:: Texto apresentado
O relato de Luciana Fernandes,articuladora da Cuiabá do Projeto Copa 2014, sobre o 16º Mutirão de Oração Por Crianças e Adolescentes em Situação de Risco .
“Nestes últimos dias 3, 4 e 5 de junho aconteceu o mutirão de oração a favor das crianças em risco. Dias preciosos! Muita gente se lembrando das crianças e orando por elas. Oração é sempre bom. Muitas orações, melhor ainda!
Dentre as programações e mobilizações de pessoas, da igreja para fazer parte do mutirão aqui em Cuiabá (MT), estava um bate-papo com as crianças de uma igreja. Uma breve explicação sobre o mutirão, sobre a importância de orarmos e logo fomos para a prática: oração! Assim como foi sugestão no próprio material de apoio da Rede Mãos Dadas, utilizei o Guia de Oração com os pedidos e nos dividimos em grupos. Quatro grupos. Eu fiquei responsável por um deles.
Grande surpresa estava por vir! Eu sabia que em meio a esta campanha contra exploração sexual de crianças a adolescentes poderia encontrar essa realidade, mas assim, tão rápido? Tão perto? Sozinha? Não imaginava! Aquela criança… que participava do bate-papo, que respondia as perguntas de por que orar. Que acrescentava informações: “é importante orar pelas crianças que são abusadas, que são vendidas”, dizia ela, uma das mais falantes do grupo que tinha um comportamento desconfiável. Porém, não desconfiei desde o início. Ela participava das conversas e desejava orar. A oração que ela fez foi a única que tocou nesta palavra: “sexual” (exploração sexual). Assim como ela, outras crianças também oraram, mas ela ainda continuava falando, até que disse que havia acontecido algo com ela. Eu estranhei e perguntei o que seria isso. Ela apenas respondeu que era algo muito sério e que não poderia falar em público. Eu estranhei mais ainda! O que será?
::::
:: Dados fornecidos
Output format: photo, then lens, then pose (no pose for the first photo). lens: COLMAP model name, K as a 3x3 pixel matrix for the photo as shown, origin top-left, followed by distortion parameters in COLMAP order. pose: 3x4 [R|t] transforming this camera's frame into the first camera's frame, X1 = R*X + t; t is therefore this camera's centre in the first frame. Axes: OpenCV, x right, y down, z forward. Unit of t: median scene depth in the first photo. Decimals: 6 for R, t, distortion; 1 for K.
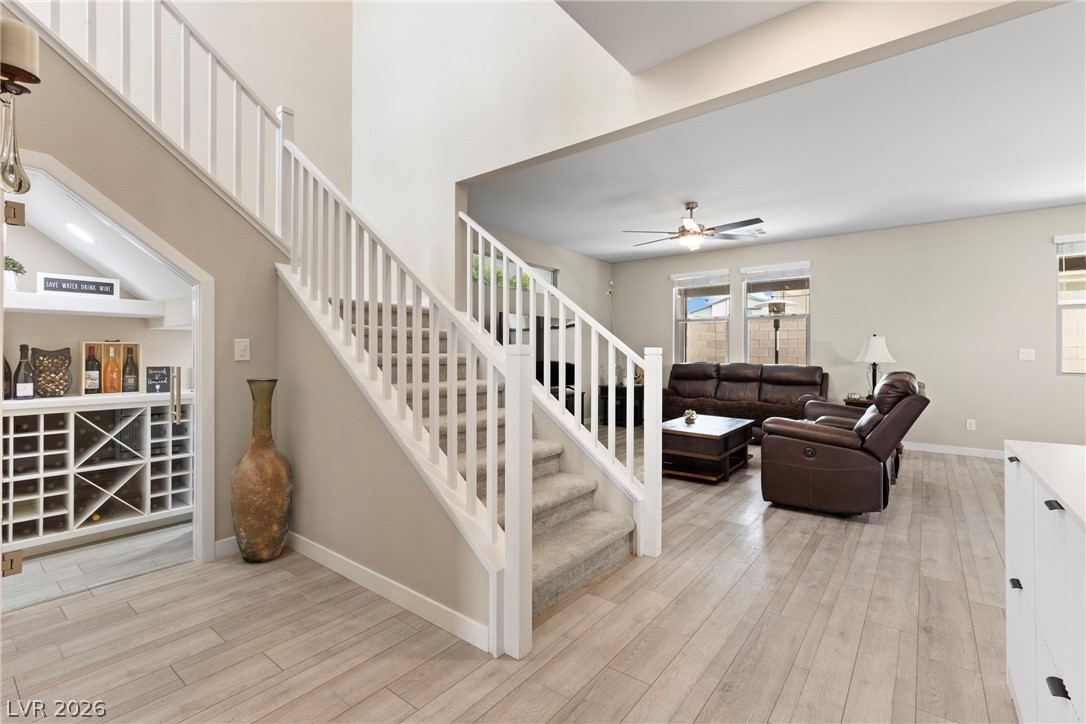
::::
▸ Tarefas
A: Você pode reescrever de forma mais breve o parágrafo do relato sobre o mutirão de oração que começa com "Dentre as programações", mantendo os fatos principais?
B: Escreva a continuação do relato sobre o mutirão de oração a partir da última frase.
As linhas acima não são necessárias.

▸ Respostas
A: Em Cuiabá (MT), uma das atividades do mutirão foi um bate-papo com as crianças de uma igreja. Depois de uma breve explicação sobre o mutirão e a importância da oração, passamos à prática. Como sugeria o material de apoio da Rede Mãos Dadas, usei o Guia de Oração com os pedidos e nos dividimos em quatro grupos, um deles sob minha responsabilidade.

B:
No começo não dei muita atenção, mas ela estava séria. Eu sabia que não podia desprezar o que as crianças falam e que devem ser levadas a sério. Até que ela chegou próximo ao meu ouvido e desabafou: “Tia, eu fui explorada!” A minha reação foi de muita surpresa! Não esperava me deparar com essa realidade naquele momento. Eu queria acreditar: “como essa criança brinca com uma coisa séria dessas?” Eu continuava surpresa e não sabia o que fazer! O que eu faço? Como assim? Aqui na igreja? Tão rápido? Eu estou sozinha! Não há nenhum adulto com experiência pra me ajudar e falar com essa criança?! Antes dessa revelação inesperada e forte, havia deixado claro à menina que se ela quisesse conversar eu estava pronta para ouvi-la. Na verdade, não estava pronta. Tomei uma atitude sem pensar direito (o momento pedia uma resposta rápida). Bem… reafirmei: “se você quiser, pode vim falar comigo sobre isso no final.”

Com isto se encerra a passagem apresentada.